» Given task A: Rewrite the taxonomy entries below as a numbered list, one line per item, skipping blank lines and leaving out the pictures.

» Given passage:
These are significant regulatory moments. And they are arriving precisely as my research program is developing the first large-scale marketing analytics evidence base for the influencer-dietary-behavior pathway.
The Scale of Influencer Food Marketing
The global influencer marketing industry is valued at $21 billion in 2023, with food and beverage representing the largest advertising category. U.S. adolescents between 13 and 17 spend an average of 4.8 hours daily on social media platforms where food influencers are among the most-followed content creators. And research consistently shows that the food products most heavily promoted by influencers are disproportionately high in sugar, salt, and saturated fat.
Despite this scale, the evidence base connecting influencer food content exposure to actual dietary behavior change and weight outcomes is surprisingly thin — and almost entirely based on small laboratory experiments rather than large-scale observational analytics.
"The FTC has updated the rules for influencer disclosure. What it does not yet have is a scalable methodology for actually monitoring compliance across the millions of sponsored food posts published every day. That is the gap my research is designed to fill."
The IDIS Framework: Influencer Dietary Impact Score
Paper 3 of my health analytics program introduces the Influencer Dietary Impact Score (IDIS) — a composite analytical framework that quantifies the potential dietary harm of a given influencer's food content across four dimensions: the proportion of content promoting nutritionally poor foods; the geographic reach of that content in high-risk communities; the disclosure compliance rate of sponsored content; and the emotional persuasion intensity of the content framing.

» Supplied data:
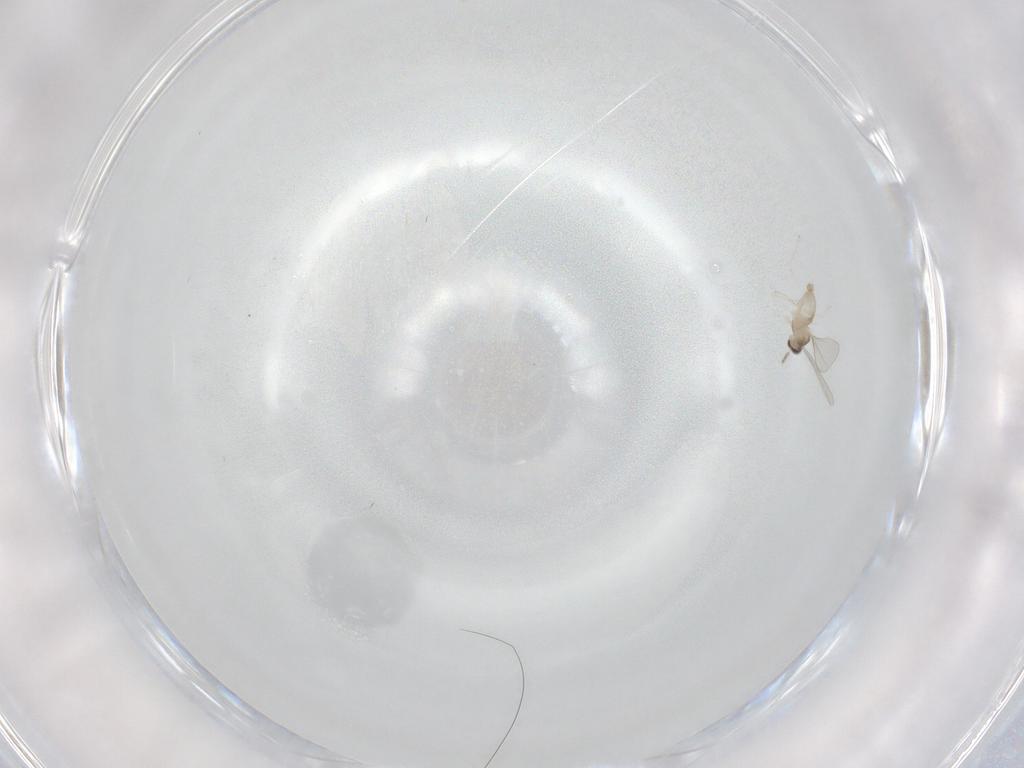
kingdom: Animalia
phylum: Arthropoda
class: Insecta
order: Diptera
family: Cecidomyiidae
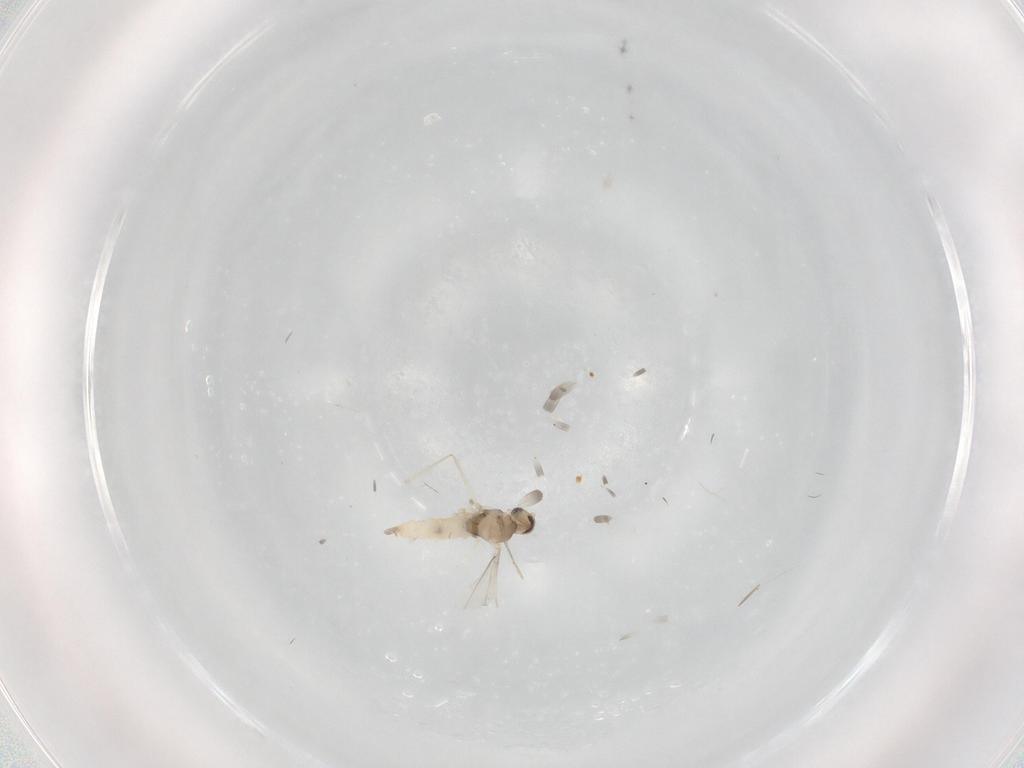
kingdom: Animalia
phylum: Arthropoda
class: Insecta
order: Diptera
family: Cecidomyiidae
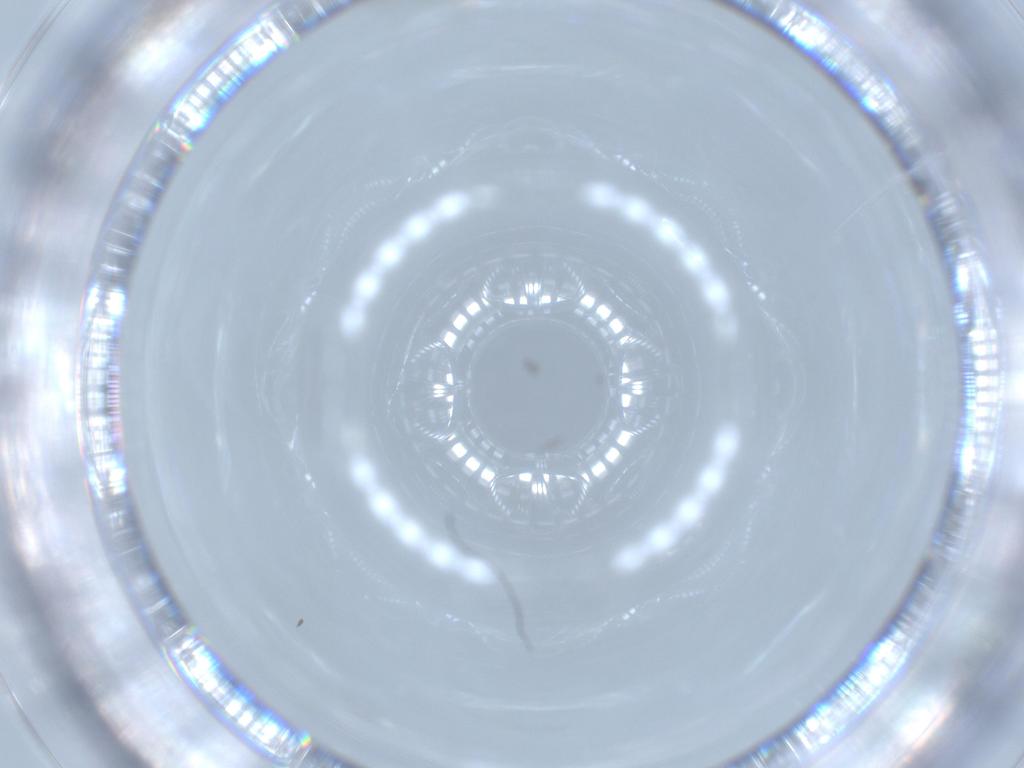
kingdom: Animalia
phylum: Arthropoda
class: Insecta
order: Diptera
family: Chironomidae
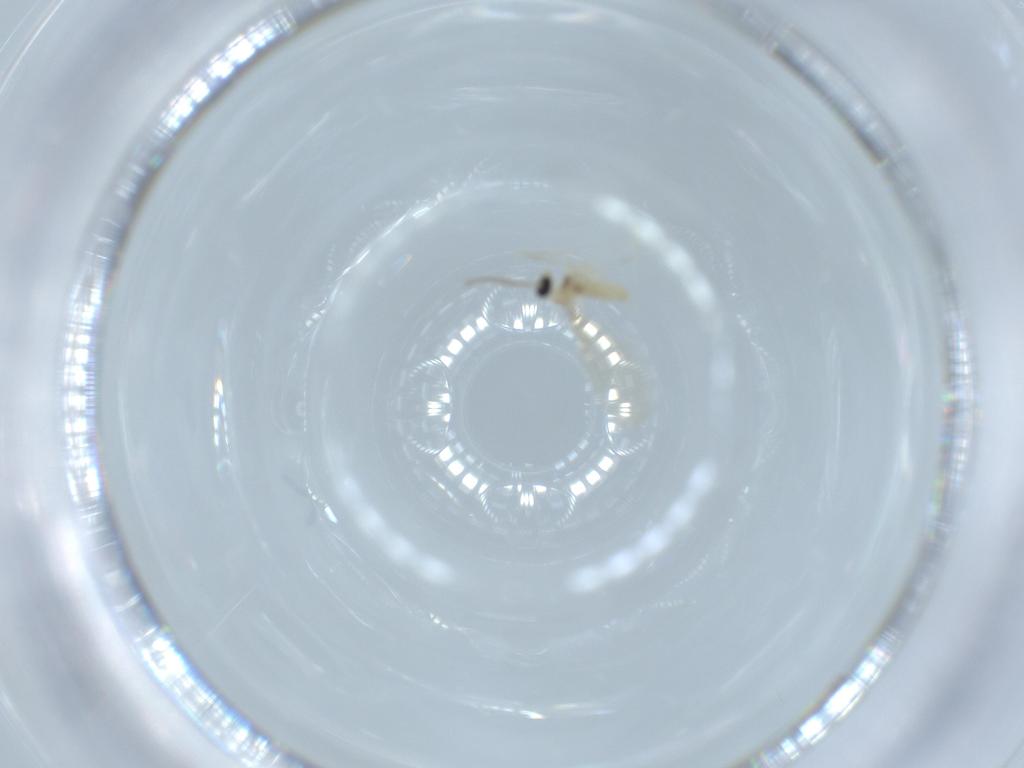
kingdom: Animalia
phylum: Arthropoda
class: Insecta
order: Diptera
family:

» Given task B: According to the influencer food marketing passage, how many hours per day do U.S. adolescents aged 13 to 17 spend on social media on average?

» Task solution A:
1. kingdom: Animalia
2. phylum: Arthropoda
3. class: Insecta
4. order: Diptera
5. family: Cecidomyiidae
6. kingdom: Animalia
7. phylum: Arthropoda
8. class: Insecta
9. order: Diptera
10. family: Cecidomyiidae
11. kingdom: Animalia
12. phylum: Arthropoda
13. class: Insecta
14. order: Diptera
15. family: Chironomidae
16. kingdom: Animalia
17. phylum: Arthropoda
18. class: Insecta
19. order: Diptera
20. family:

» Task solution B: 4.8 hours.